All water suppliers in the UK are bound by law to ensure that the water they supply is safe to drink and use for washing. This extends to the chemicals the suppliers use to treat the water.

The suppliers follow the EU Drinking Water Directive, which includes a clause stating that “Water is free from any micro-organisms and parasites and from any substances which, in numbers or concentrations, constitute a potential danger to human health.” This is not the landlord’s responsibility to ensure – they are, however required to ensure that water supply can be easily accessed by the tenant using the fixtures, fittings, and pipework within the property.

If the water supply is private


Landlord responsibilities become much more important if the water supply is private (for instance, if it comes from a well on the property), its quality and safety cannot be guaranteed unless a filter or other safety measures are put in place.

E.coli, Legionella and other bacteria can easily contaminate the water supply and cause significant health issues for tenants, leaving landlords at risk of fines and prosecution.

Prevention of this issue is easier than reacting to it.
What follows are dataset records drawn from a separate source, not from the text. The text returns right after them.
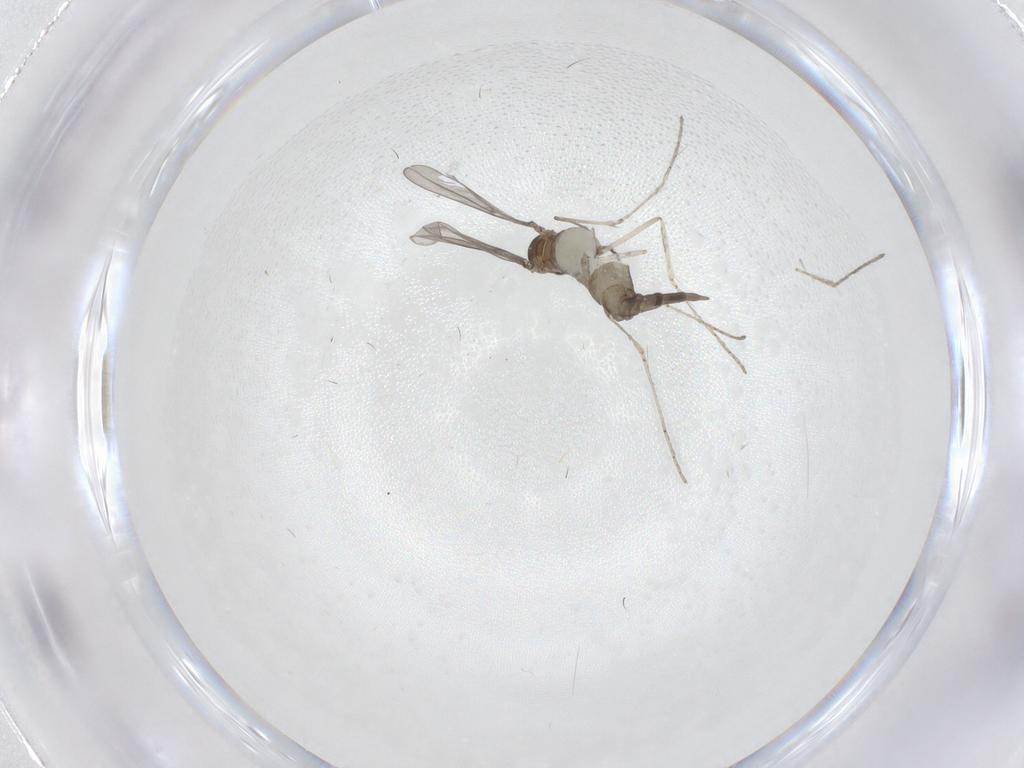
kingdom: Animalia
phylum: Arthropoda
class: Insecta
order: Diptera
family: Cecidomyiidae
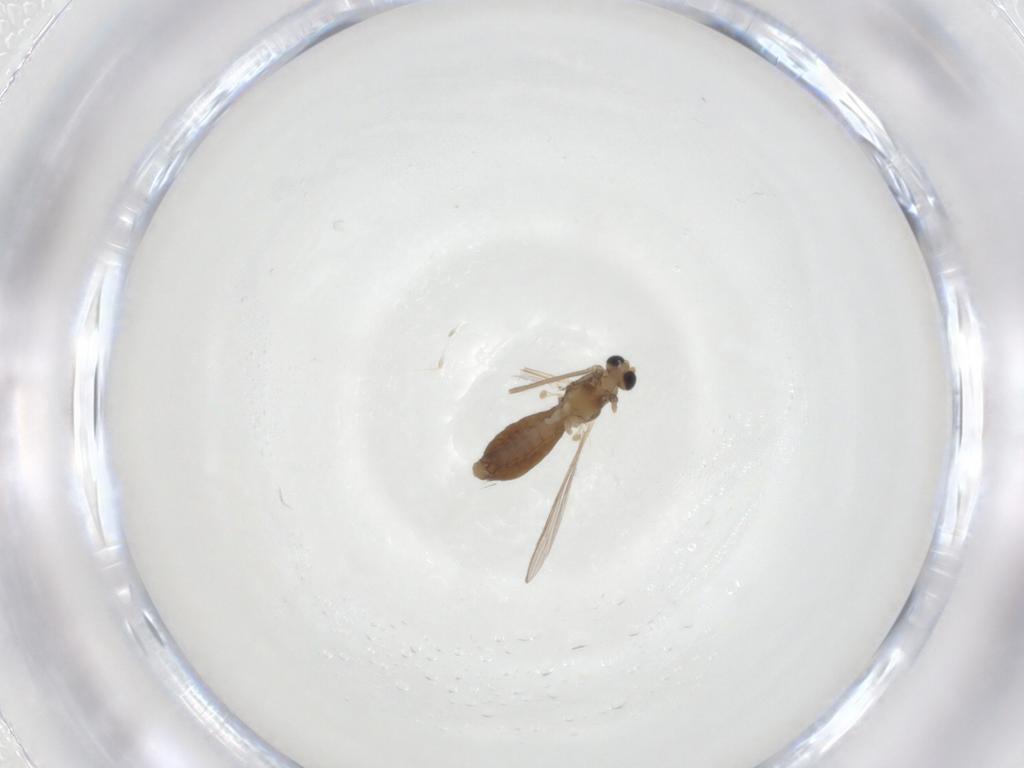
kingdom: Animalia
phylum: Arthropoda
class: Insecta
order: Diptera
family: Chironomidae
It may be worthwhile for landlords to have their supply assessed by an Environmental Health officer who can make recommendations about appropriate safety measures before a tenant moves in.
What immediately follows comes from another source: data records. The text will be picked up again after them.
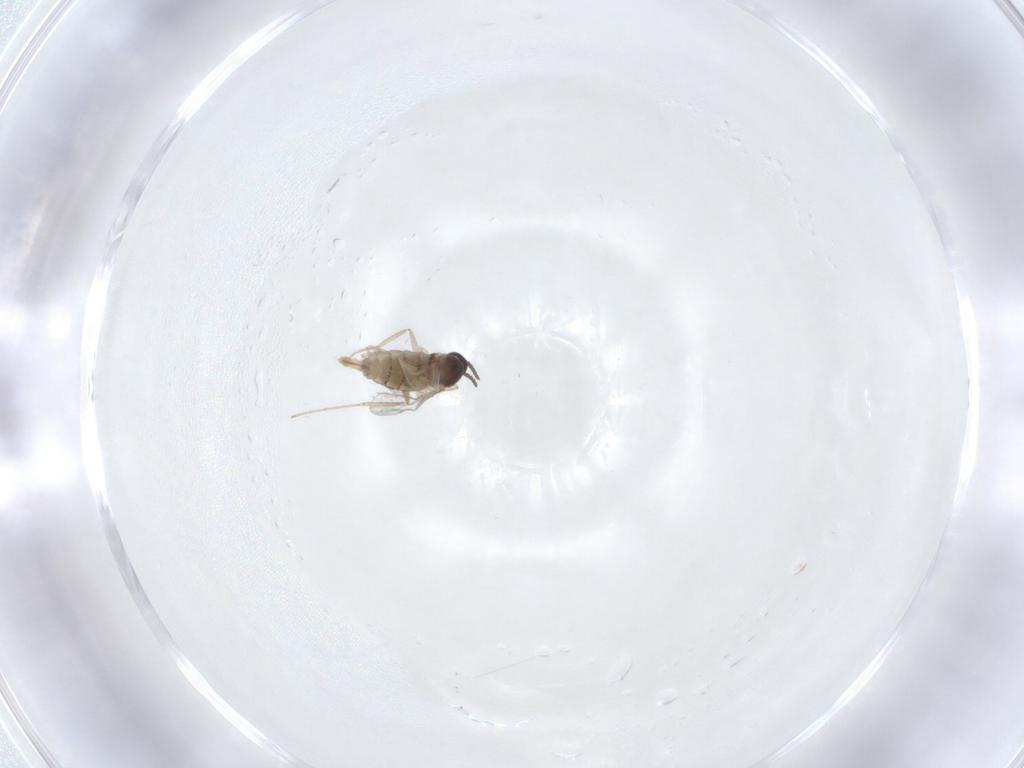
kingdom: Animalia
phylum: Arthropoda
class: Insecta
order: Diptera
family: Cecidomyiidae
The supply of the water and condition of appliances which use it


There is more tangible responsibility for landlords attached to the condition of the appliances that use the water, in addition to the consistent supply of hot water.
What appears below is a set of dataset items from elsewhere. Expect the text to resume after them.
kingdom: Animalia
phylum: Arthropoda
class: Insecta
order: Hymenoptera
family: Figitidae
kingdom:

Basins, sinks, baths and sanitary conveniences


It’s the landlord’s responsibility to keep the above installations in working order under the Landlord and Tenant Act 1985. However, if a repair to any of them is required in order to facilitate the tenant’s ability to access the water supply, it will not necessarily require any special treatment – the normal required steps that would be taken on any repairs or maintenance job, according to the tenancy agreement, should be taken here.

Hot water supply


The supply of hot water is specifically stated as a landlord responsibility in the Landlord and Tenant Act 1985 and, is singled out as a potential hazard under the HHSRS.

Unsurprisingly it is considered an extremely serious problem that needs to be resolved as quickly as possible. Regardless of the season, a consistent supply of hot water is essential for tenants – it also affects the general temperature within the property, which is another hazard cited under the HHSRS.

It is vital that the landlord takes steps to fix the issue at the earliest opportunity, especially if the problem is something they are at fault for.

The responsibility does not just fall on the landlords thought, Tenants are initially responsible for reporting the problem to the landlord – if they do not do so, the landlord can’t do anything about it.

If the problem relates to basic maintenance or misuse of appliances, the tenant would be expected to resolve the problem themselves or have the cost of the landlord doing so deducted from their tenancy deposit.

Once the landlord has been made aware of the problem, he or she must resolve the issue quickly because, when the Homes (Fitness for Human Habitation) Bill is passed, a lack of hot water will result in a breach of this legislation as well as the Landlord and Tenant Act 1985, which could have financial and legal ramifications for the landlord if the tenant escalates the problem to a local authority.

Landlords and letting agents are responsible for most areas connected with the supply of safe water within a residential property, apart from a water sanitation crisis connected to a main supplier.

Using common sense and adhering to what has been stated in the tenancy agreement should ensure that a repair never costs you more than it ought to.